Currently, sk_lookup allows an ebpf program to run on the ingress socket
lookup path, and accept traffic not only on a range of addresses, but
also on a range of ports. At Cloudflare we use sk_lookup for two main
cases:
1. Sharing a single port between multiple services - i.e. two services
(or more) use disjoint IP ranges but share the same port;
2. Receiving traffic on all ports - i.e. a service which accepts traffic
on specific IP ranges but any port [1].

However, one main challenge we face while using sk_lookup for these use
cases is how to source return UDP traffic:
- On point 1. above, sometimes this range of addresses are not local
(i.e. there's no local routes for these in the server), which means we
need IP_TRANSPARENT set to be able to egress traffic from addresses
we've received traffic on (or simply IP_FREEBIND in the case of IPv6);
- And on point 2. above, allowing traffic to a range of ports means a
service could get traffic on multiple ports, but currently there's no
way to set the source UDP port egress traffic should be sourced from -
it's possible to receive the original destination port using the
IP_ORIGDSTADDR ancilliary message in recvmsg, but not set it in
sendmsg.

Both of these limitations can be worked around, but in a sub-optimal
way. Using IP_TRANSPARENT, for instance, requires special privileges.
And while one could use UDP connected sockets to send return traffic,
creating a connected socket for each different address a UDP traffic is
received on does have performance implications.

Given sk_lookup allows services to accept traffic on a range of
addresses or ports, it seems sensible to also allow return traffic to
proceed through as well, without needing extra configurations / set ups.

This patch set allows to do exactly this by performing a reverse socket
lookup on the egress path - where it looks to see if the egress socket
matches a socket in the attached sk_lookup ebpf program for the traffic
that's being sent. If it does, traffic is allowed to proceed.
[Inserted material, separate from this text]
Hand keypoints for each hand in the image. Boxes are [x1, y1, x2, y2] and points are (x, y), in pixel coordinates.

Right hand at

The downsides to this is that this runs on the egress hot path, although
this work tries to minimise its impact by only performing the reverse
socket lookup when necessary. Further performance measurements are to be
taken, but we're reaching out early for feedback to see what the
technical concerns are and if we can address them.
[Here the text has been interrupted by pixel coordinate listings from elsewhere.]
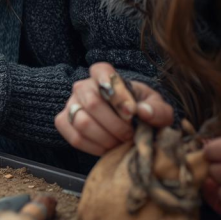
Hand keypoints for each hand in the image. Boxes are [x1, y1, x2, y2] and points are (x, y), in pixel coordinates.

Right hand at [56, 62, 173, 155]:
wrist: (126, 124)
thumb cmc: (140, 111)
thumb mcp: (157, 108)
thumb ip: (156, 109)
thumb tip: (143, 112)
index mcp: (104, 75)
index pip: (101, 71)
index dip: (115, 92)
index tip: (131, 111)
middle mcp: (83, 86)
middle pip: (93, 103)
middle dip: (115, 124)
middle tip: (130, 135)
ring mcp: (70, 104)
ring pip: (82, 122)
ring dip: (105, 138)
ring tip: (120, 142)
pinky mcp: (63, 122)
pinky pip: (75, 137)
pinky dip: (94, 147)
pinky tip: (107, 148)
[1] https://blog.cloudflare.com/how-we-built-spectrum/

Suggested-by: Jakub Sitnicki <jakub@xxxxxxxxxxxxxx>
Signed-off-by: Tiago Lam <tiagolam@xxxxxxxxxxxxxx>
---
Tiago Lam (3):
ipv4: Run a reverse sk_lookup on sendmsg.
ipv6: Run a reverse sk_lookup on sendmsg.
bpf: Add sk_lookup test to use ORIGDSTADDR cmsg.

include/net/ip.h | 1 +
net/ipv4/ip_sockglue.c | 11 ++++
net/ipv4/udp.c | 33 +++++++++-
net/ipv6/datagram.c | 76 ++++++++++++++++++++++
net/ipv6/udp.c | 8 ++-
tools/testing/selftests/bpf/prog_tests/sk_lookup.c | 70 +++++++++++++-------
6 files changed, 174 insertions(+), 25 deletions(-)
---
base-commit: da3ea35007d0af457a0afc87e84fddaebc4e0b63
change-id: 20240909-reverse-sk-lookup-f7bf36292bc4

Best regards,
--
Tiago Lam <tiagolam@xxxxxxxxxxxxxx>